Seasonality and the role of annualised hours
In industries such as food and drink manufacturing, seasonality is built into the operating model. Soft drinks manufacturers see higher demand in summer. Cheese production often increases before Christmas. In other cases, internal production shifts between countries create predictable surges in workload at specific sites.
If a shift pattern is designed as though demand is constant throughout the year, inefficiency becomes embedded in the structure.

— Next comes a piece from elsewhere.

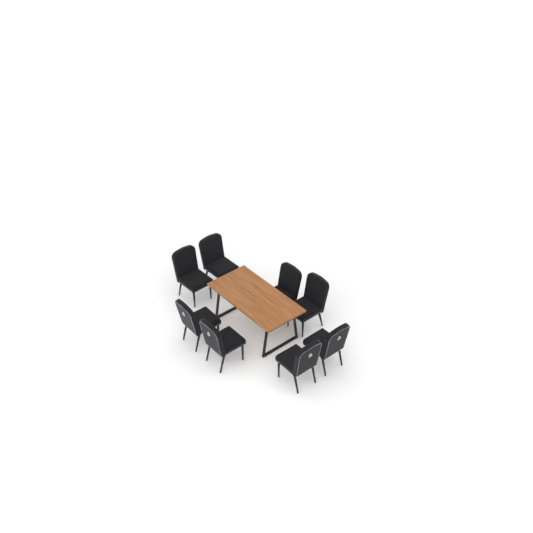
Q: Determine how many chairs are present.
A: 8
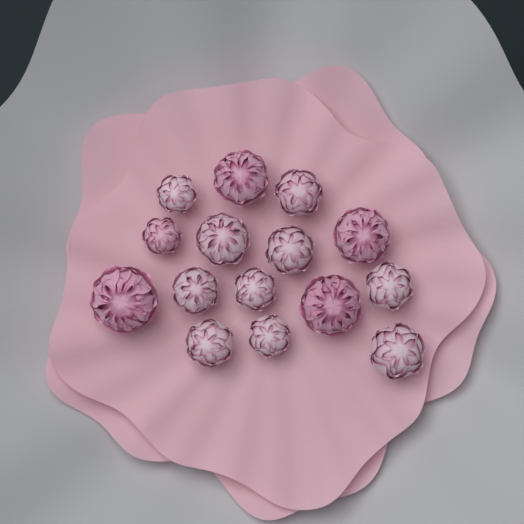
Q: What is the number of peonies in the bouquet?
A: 15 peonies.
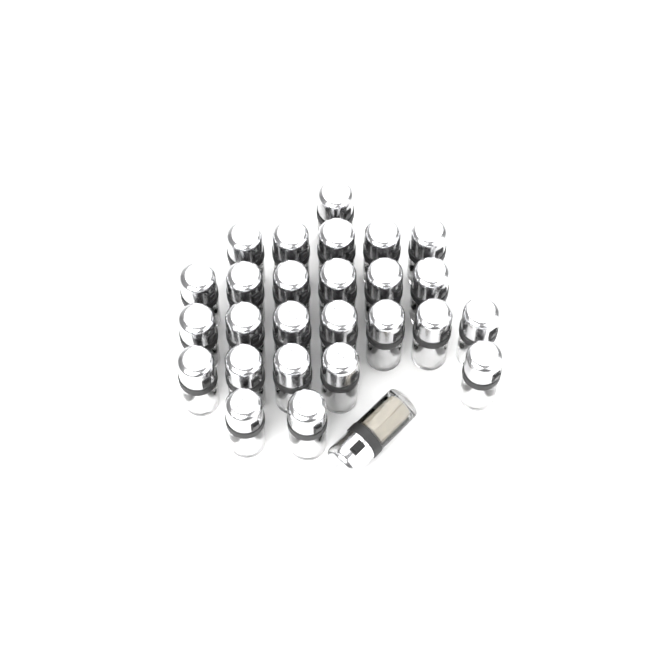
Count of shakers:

Annualised hours can be a powerful mechanism for managing this kind of variability. When designed properly, they allow hours to flex across the year while providing employees with income stability. However, they must be structured carefully. Contractual arrangements, payroll implications and minimum wage compliance all need to be understood and built into the model.
Annualised hours are not a quick fix. They are a structural tool that must align with the organisation’s real demand profile.
Compliance and the reality behind the legislation
When Working Time Regulations were first introduced, there was significant concern about their impact. In practice, much of that fear was driven by misunderstanding.
If employees are averaging more than 48 hours over 17 weeks, that is usually an indication of a deeper structural issue in workload or staffing levels. The regulation itself is rarely the root cause of the problem.
We are now seeing similar uncertainty around the Employee Rights Bill, particularly around notice periods for cancelling shifts and the right to stable contracts. Depending on how these elements are finalised, they may have material implications for highly flexible or on-call models.
Shift design always involves trade-offs. I often describe it as a balloon. If you push one side to improve something, there will be an impact elsewhere. A later start time may mean a later finish. Reducing weekend working may require adjustments elsewhere in the schedule.
Understanding those consequences in advance is part of good design.
The role of technology and human judgement
Technology has an important role to play. Systems can measure current performance, highlight mismatches between staffing and demand and support day-to-day optimisation.
However, the initial design of a shift pattern still requires human understanding. It requires conversations with managers and staff to understand what is happening operationally and what constraints exist in practice. Individuals often have deep knowledge of their own area, but not always visibility of the wider picture.
Software can optimise within a framework. It cannot decide what that framework should be.
Challenging the underlying assumptions
The most significant assumption I see is that shift patterns are simply operational tools.
In reality, they are strategic structures. They shape the cost base, influence compliance exposure, affect employee satisfaction and determine how resilient the organisation is to demand shocks.
Before making small adjustments to rotas, leaders should ask themselves whether the assumptions underpinning the entire pattern are still valid. Has demand changed? Has the workforce changed? Have contractual or legislative conditions shifted?
If the foundation is outdated, no amount of minor tweaking will resolve the underlying issue.
In most cases, the problem is not the people. It is the pattern that was built around assumptions that no longer reflect reality.